[Stored records]

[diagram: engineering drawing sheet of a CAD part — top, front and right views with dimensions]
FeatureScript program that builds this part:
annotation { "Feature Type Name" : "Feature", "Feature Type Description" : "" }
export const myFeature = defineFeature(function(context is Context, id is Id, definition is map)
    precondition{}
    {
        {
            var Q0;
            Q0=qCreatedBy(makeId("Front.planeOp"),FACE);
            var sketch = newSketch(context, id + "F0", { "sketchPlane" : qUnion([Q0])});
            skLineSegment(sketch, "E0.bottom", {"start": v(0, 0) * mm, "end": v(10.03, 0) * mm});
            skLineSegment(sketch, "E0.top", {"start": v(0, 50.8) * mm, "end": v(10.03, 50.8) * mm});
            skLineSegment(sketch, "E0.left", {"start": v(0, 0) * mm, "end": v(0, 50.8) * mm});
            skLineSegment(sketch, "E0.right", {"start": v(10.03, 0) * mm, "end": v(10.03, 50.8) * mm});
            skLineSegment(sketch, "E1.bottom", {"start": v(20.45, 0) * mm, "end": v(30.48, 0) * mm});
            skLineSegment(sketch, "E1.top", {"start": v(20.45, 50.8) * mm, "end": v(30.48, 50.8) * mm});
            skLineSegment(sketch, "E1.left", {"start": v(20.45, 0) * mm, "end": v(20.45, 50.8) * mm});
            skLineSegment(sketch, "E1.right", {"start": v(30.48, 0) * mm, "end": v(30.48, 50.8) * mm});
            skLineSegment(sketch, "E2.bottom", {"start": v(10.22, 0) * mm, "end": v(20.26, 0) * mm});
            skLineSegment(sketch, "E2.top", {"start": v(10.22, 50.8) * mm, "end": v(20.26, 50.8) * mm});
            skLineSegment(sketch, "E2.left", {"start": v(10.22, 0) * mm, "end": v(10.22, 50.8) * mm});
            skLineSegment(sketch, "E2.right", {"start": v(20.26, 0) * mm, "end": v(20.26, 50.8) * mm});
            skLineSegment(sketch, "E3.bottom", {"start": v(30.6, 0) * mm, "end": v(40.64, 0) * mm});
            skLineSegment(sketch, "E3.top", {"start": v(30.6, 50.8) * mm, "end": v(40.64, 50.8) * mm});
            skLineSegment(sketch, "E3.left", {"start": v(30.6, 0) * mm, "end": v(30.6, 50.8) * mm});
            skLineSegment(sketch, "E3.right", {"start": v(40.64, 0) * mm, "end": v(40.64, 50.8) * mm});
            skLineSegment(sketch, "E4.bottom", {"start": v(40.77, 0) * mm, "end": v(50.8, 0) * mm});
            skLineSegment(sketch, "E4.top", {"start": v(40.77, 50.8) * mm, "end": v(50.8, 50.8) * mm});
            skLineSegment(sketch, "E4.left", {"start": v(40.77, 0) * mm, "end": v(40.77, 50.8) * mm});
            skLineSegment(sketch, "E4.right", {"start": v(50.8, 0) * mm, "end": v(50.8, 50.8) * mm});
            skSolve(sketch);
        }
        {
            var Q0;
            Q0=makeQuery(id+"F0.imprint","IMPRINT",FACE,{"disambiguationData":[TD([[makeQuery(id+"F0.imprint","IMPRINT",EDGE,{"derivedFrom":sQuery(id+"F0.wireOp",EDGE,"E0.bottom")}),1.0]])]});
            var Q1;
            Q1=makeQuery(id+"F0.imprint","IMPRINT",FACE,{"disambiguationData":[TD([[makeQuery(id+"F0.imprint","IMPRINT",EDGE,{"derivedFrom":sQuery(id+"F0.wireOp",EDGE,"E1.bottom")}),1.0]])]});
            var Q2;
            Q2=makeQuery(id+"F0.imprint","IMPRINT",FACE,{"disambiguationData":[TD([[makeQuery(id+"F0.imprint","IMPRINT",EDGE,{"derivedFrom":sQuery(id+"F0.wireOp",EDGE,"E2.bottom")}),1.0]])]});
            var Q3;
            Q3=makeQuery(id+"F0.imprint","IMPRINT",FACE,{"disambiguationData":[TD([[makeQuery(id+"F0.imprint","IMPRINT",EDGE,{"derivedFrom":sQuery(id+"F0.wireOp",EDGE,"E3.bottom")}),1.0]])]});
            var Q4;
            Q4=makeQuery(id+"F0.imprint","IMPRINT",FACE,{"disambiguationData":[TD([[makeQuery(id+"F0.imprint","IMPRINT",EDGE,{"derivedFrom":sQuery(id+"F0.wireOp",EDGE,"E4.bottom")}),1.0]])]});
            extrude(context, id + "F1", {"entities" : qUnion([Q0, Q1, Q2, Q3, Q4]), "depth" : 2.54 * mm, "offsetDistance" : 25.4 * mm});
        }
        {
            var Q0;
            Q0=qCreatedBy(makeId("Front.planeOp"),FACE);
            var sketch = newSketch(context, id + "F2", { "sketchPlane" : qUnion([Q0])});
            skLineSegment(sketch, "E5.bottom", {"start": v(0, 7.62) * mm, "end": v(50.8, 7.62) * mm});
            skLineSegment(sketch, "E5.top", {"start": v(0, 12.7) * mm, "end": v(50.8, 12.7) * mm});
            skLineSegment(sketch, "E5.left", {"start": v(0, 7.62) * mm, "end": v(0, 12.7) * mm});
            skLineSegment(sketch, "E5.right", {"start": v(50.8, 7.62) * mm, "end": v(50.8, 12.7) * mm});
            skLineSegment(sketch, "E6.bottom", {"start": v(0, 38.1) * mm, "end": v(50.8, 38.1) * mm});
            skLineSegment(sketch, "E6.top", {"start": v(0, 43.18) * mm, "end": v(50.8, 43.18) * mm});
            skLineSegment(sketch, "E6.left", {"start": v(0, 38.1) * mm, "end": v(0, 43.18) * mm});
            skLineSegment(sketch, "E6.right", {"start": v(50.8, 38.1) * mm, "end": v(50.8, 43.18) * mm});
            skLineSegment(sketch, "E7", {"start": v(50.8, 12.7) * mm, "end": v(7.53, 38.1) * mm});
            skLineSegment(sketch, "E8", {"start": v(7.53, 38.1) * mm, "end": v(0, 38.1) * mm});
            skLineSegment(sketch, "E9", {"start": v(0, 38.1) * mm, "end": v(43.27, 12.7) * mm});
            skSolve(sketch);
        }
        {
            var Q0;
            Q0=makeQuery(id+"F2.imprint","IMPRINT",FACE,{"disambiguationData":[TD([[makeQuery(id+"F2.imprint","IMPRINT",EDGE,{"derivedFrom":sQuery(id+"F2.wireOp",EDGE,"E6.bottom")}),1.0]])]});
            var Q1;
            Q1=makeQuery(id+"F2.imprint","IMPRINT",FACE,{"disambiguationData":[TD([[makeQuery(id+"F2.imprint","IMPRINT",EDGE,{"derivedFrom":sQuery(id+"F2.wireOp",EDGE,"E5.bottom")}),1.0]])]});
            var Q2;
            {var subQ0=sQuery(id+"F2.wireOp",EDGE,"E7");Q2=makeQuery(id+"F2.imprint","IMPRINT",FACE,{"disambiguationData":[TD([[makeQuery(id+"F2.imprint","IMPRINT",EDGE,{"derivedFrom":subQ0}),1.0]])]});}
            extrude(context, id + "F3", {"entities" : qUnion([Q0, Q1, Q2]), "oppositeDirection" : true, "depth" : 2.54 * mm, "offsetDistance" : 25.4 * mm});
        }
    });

- [Work to do]:
Rewrite all of the items above, changing "myFeature" to "buildPart" wherever it appears and leaving everything else unchanged.

- [Answer to this task]:
[diagram: engineering drawing sheet of a CAD part — top, front and right views with dimensions]
FeatureScript program that builds this part:
annotation { "Feature Type Name" : "Feature", "Feature Type Description" : "" }
export const buildPart = defineFeature(function(context is Context, id is Id, definition is map)
    precondition{}
    {
        {
            var Q0;
            Q0=qCreatedBy(makeId("Front.planeOp"),FACE);
            var sketch = newSketch(context, id + "F0", { "sketchPlane" : qUnion([Q0])});
            skLineSegment(sketch, "E0.bottom", {"start": v(0, 0) * mm, "end": v(10.03, 0) * mm});
            skLineSegment(sketch, "E0.top", {"start": v(0, 50.8) * mm, "end": v(10.03, 50.8) * mm});
            skLineSegment(sketch, "E0.left", {"start": v(0, 0) * mm, "end": v(0, 50.8) * mm});
            skLineSegment(sketch, "E0.right", {"start": v(10.03, 0) * mm, "end": v(10.03, 50.8) * mm});
            skLineSegment(sketch, "E1.bottom", {"start": v(20.45, 0) * mm, "end": v(30.48, 0) * mm});
            skLineSegment(sketch, "E1.top", {"start": v(20.45, 50.8) * mm, "end": v(30.48, 50.8) * mm});
            skLineSegment(sketch, "E1.left", {"start": v(20.45, 0) * mm, "end": v(20.45, 50.8) * mm});
            skLineSegment(sketch, "E1.right", {"start": v(30.48, 0) * mm, "end": v(30.48, 50.8) * mm});
            skLineSegment(sketch, "E2.bottom", {"start": v(10.22, 0) * mm, "end": v(20.26, 0) * mm});
            skLineSegment(sketch, "E2.top", {"start": v(10.22, 50.8) * mm, "end": v(20.26, 50.8) * mm});
            skLineSegment(sketch, "E2.left", {"start": v(10.22, 0) * mm, "end": v(10.22, 50.8) * mm});
            skLineSegment(sketch, "E2.right", {"start": v(20.26, 0) * mm, "end": v(20.26, 50.8) * mm});
            skLineSegment(sketch, "E3.bottom", {"start": v(30.6, 0) * mm, "end": v(40.64, 0) * mm});
            skLineSegment(sketch, "E3.top", {"start": v(30.6, 50.8) * mm, "end": v(40.64, 50.8) * mm});
            skLineSegment(sketch, "E3.left", {"start": v(30.6, 0) * mm, "end": v(30.6, 50.8) * mm});
            skLineSegment(sketch, "E3.right", {"start": v(40.64, 0) * mm, "end": v(40.64, 50.8) * mm});
            skLineSegment(sketch, "E4.bottom", {"start": v(40.77, 0) * mm, "end": v(50.8, 0) * mm});
            skLineSegment(sketch, "E4.top", {"start": v(40.77, 50.8) * mm, "end": v(50.8, 50.8) * mm});
            skLineSegment(sketch, "E4.left", {"start": v(40.77, 0) * mm, "end": v(40.77, 50.8) * mm});
            skLineSegment(sketch, "E4.right", {"start": v(50.8, 0) * mm, "end": v(50.8, 50.8) * mm});
            skSolve(sketch);
        }
        {
            var Q0;
            Q0=makeQuery(id+"F0.imprint","IMPRINT",FACE,{"disambiguationData":[TD([[makeQuery(id+"F0.imprint","IMPRINT",EDGE,{"derivedFrom":sQuery(id+"F0.wireOp",EDGE,"E0.bottom")}),1.0]])]});
            var Q1;
            Q1=makeQuery(id+"F0.imprint","IMPRINT",FACE,{"disambiguationData":[TD([[makeQuery(id+"F0.imprint","IMPRINT",EDGE,{"derivedFrom":sQuery(id+"F0.wireOp",EDGE,"E1.bottom")}),1.0]])]});
            var Q2;
            Q2=makeQuery(id+"F0.imprint","IMPRINT",FACE,{"disambiguationData":[TD([[makeQuery(id+"F0.imprint","IMPRINT",EDGE,{"derivedFrom":sQuery(id+"F0.wireOp",EDGE,"E2.bottom")}),1.0]])]});
            var Q3;
            Q3=makeQuery(id+"F0.imprint","IMPRINT",FACE,{"disambiguationData":[TD([[makeQuery(id+"F0.imprint","IMPRINT",EDGE,{"derivedFrom":sQuery(id+"F0.wireOp",EDGE,"E3.bottom")}),1.0]])]});
            var Q4;
            Q4=makeQuery(id+"F0.imprint","IMPRINT",FACE,{"disambiguationData":[TD([[makeQuery(id+"F0.imprint","IMPRINT",EDGE,{"derivedFrom":sQuery(id+"F0.wireOp",EDGE,"E4.bottom")}),1.0]])]});
            extrude(context, id + "F1", {"entities" : qUnion([Q0, Q1, Q2, Q3, Q4]), "depth" : 2.54 * mm, "offsetDistance" : 25.4 * mm});
        }
        {
            var Q0;
            Q0=qCreatedBy(makeId("Front.planeOp"),FACE);
            var sketch = newSketch(context, id + "F2", { "sketchPlane" : qUnion([Q0])});
            skLineSegment(sketch, "E5.bottom", {"start": v(0, 7.62) * mm, "end": v(50.8, 7.62) * mm});
            skLineSegment(sketch, "E5.top", {"start": v(0, 12.7) * mm, "end": v(50.8, 12.7) * mm});
            skLineSegment(sketch, "E5.left", {"start": v(0, 7.62) * mm, "end": v(0, 12.7) * mm});
            skLineSegment(sketch, "E5.right", {"start": v(50.8, 7.62) * mm, "end": v(50.8, 12.7) * mm});
            skLineSegment(sketch, "E6.bottom", {"start": v(0, 38.1) * mm, "end": v(50.8, 38.1) * mm});
            skLineSegment(sketch, "E6.top", {"start": v(0, 43.18) * mm, "end": v(50.8, 43.18) * mm});
            skLineSegment(sketch, "E6.left", {"start": v(0, 38.1) * mm, "end": v(0, 43.18) * mm});
            skLineSegment(sketch, "E6.right", {"start": v(50.8, 38.1) * mm, "end": v(50.8, 43.18) * mm});
            skLineSegment(sketch, "E7", {"start": v(50.8, 12.7) * mm, "end": v(7.53, 38.1) * mm});
            skLineSegment(sketch, "E8", {"start": v(7.53, 38.1) * mm, "end": v(0, 38.1) * mm});
            skLineSegment(sketch, "E9", {"start": v(0, 38.1) * mm, "end": v(43.27, 12.7) * mm});
            skSolve(sketch);
        }
        {
            var Q0;
            Q0=makeQuery(id+"F2.imprint","IMPRINT",FACE,{"disambiguationData":[TD([[makeQuery(id+"F2.imprint","IMPRINT",EDGE,{"derivedFrom":sQuery(id+"F2.wireOp",EDGE,"E6.bottom")}),1.0]])]});
            var Q1;
            Q1=makeQuery(id+"F2.imprint","IMPRINT",FACE,{"disambiguationData":[TD([[makeQuery(id+"F2.imprint","IMPRINT",EDGE,{"derivedFrom":sQuery(id+"F2.wireOp",EDGE,"E5.bottom")}),1.0]])]});
            var Q2;
            {var subQ0=sQuery(id+"F2.wireOp",EDGE,"E7");Q2=makeQuery(id+"F2.imprint","IMPRINT",FACE,{"disambiguationData":[TD([[makeQuery(id+"F2.imprint","IMPRINT",EDGE,{"derivedFrom":subQ0}),1.0]])]});}
            extrude(context, id + "F3", {"entities" : qUnion([Q0, Q1, Q2]), "oppositeDirection" : true, "depth" : 2.54 * mm, "offsetDistance" : 25.4 * mm});
        }
    });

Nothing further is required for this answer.